(Data rows)

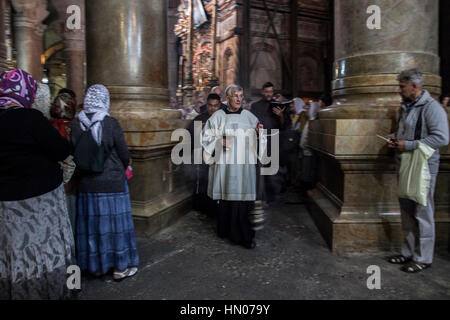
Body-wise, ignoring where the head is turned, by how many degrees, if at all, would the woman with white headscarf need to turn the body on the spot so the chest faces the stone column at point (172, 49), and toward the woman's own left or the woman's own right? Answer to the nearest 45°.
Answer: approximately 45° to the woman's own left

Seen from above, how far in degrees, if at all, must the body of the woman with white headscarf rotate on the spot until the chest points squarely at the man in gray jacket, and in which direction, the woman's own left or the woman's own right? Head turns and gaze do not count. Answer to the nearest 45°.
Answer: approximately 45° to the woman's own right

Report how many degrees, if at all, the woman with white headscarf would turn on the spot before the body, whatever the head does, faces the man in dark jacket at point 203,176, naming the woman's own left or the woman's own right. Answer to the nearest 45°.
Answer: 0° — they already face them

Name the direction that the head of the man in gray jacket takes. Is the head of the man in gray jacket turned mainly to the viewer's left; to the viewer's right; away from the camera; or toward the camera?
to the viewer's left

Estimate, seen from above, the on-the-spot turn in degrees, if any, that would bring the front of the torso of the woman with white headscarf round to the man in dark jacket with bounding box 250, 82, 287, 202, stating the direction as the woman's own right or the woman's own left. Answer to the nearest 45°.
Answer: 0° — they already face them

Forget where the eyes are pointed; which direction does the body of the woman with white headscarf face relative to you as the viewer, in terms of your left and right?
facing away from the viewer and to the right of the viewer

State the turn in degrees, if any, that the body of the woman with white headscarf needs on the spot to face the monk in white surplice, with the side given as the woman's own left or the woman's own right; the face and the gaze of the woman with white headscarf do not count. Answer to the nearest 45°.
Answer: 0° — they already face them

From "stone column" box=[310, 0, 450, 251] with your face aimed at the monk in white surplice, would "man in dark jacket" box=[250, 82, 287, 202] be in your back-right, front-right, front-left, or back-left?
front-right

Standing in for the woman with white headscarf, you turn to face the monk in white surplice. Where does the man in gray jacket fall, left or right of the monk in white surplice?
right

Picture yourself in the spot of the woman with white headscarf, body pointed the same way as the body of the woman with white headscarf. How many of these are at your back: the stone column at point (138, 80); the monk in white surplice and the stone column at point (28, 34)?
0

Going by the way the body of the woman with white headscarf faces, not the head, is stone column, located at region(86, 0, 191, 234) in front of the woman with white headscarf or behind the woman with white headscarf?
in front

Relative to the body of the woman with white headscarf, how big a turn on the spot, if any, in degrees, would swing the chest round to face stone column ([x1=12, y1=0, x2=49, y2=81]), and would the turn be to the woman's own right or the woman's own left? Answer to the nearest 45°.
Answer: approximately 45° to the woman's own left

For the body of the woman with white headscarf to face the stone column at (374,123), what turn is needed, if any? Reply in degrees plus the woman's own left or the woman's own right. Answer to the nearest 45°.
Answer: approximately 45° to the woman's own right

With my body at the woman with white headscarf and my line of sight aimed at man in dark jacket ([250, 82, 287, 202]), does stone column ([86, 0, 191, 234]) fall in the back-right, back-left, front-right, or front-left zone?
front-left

→ **Exercise goal**
Please copy every row above word for word, without the pictures.

→ **Solved exercise**
Body-wise, ignoring where the head is turned, by how many degrees, if at all, would the woman with white headscarf need to turn the body on the spot so the chest faces the stone column at point (172, 49), and toward the woman's own left or the woman's own right? Answer to the nearest 45°.
Answer: approximately 45° to the woman's own left

Seen from above, how far in degrees, if at all, must the body of the woman with white headscarf rotate on the spot until the chest points squarely at the man in gray jacket, and in which direction, the woman's own left or the woman's own right? Head turns and gaze do not count. Answer to the nearest 45°.
Answer: approximately 45° to the woman's own right

Report how many degrees, if at all, the woman with white headscarf would turn on the spot before the body, whatever the head does, faces the man in dark jacket at point 203,176, naming the woman's own left or the woman's own right. Answer to the nearest 45°.
Answer: 0° — they already face them

Name the direction that the head of the man in gray jacket takes. Is the head of the man in gray jacket turned mainly to the viewer's left; to the viewer's right; away from the camera; or toward the camera?
to the viewer's left

Estimate, seen from above, the on-the-spot turn in degrees, if any, that would bring the front of the torso of the woman with white headscarf round to the man in dark jacket with bounding box 250, 82, 287, 202, stating the direction as the woman's own right or the woman's own left. Answer to the nearest 45°.
Answer: 0° — they already face them

Forget where the eyes are pointed; which direction does the body of the woman with white headscarf face relative to you as the viewer, in terms of your left and right?
facing away from the viewer and to the right of the viewer

State the turn in degrees, if any, that the body of the woman with white headscarf needs on the spot to face the monk in white surplice, with the side given as the woman's own left or the woman's own right; the face and the gaze of the woman with white headscarf do not count. Answer to the nearest 45°.
Answer: 0° — they already face them

From "stone column" box=[310, 0, 450, 251] with your face aimed at the monk in white surplice, would "man in dark jacket" box=[250, 82, 287, 202] be in your back-right, front-right, front-left, or back-left?
front-right

Standing in for the woman with white headscarf, you turn to face the monk in white surplice. Where does the man in gray jacket fall, left or right of the monk in white surplice?
right

Picture yourself in the spot of the woman with white headscarf, body pointed the same way as the body of the woman with white headscarf. How many of these are at your back: the stone column at point (138, 80); the monk in white surplice and the stone column at point (28, 34)?
0

Going by the way the body of the woman with white headscarf faces, not the head, is stone column, located at region(86, 0, 191, 234) in front of the woman with white headscarf or behind the woman with white headscarf?
in front

Relative to the body of the woman with white headscarf, how big a turn on the spot, if any, in degrees, would swing the chest round to face stone column ([x1=12, y1=0, x2=49, y2=81]), and would the turn be to the woman's own right or the woman's own left? Answer to the nearest 45°.
Answer: approximately 45° to the woman's own left

For the body of the woman with white headscarf to face the stone column at (374,123), what turn is needed, if any? Reply in degrees plus the woman's own left or the woman's own right. Answer to the nearest 45°.
Answer: approximately 45° to the woman's own right

With my body at the woman with white headscarf and my line of sight aimed at man in dark jacket ([250, 82, 287, 202]), does stone column ([86, 0, 191, 234]) fall in the back-right, back-left, front-right, or front-left zone?
front-left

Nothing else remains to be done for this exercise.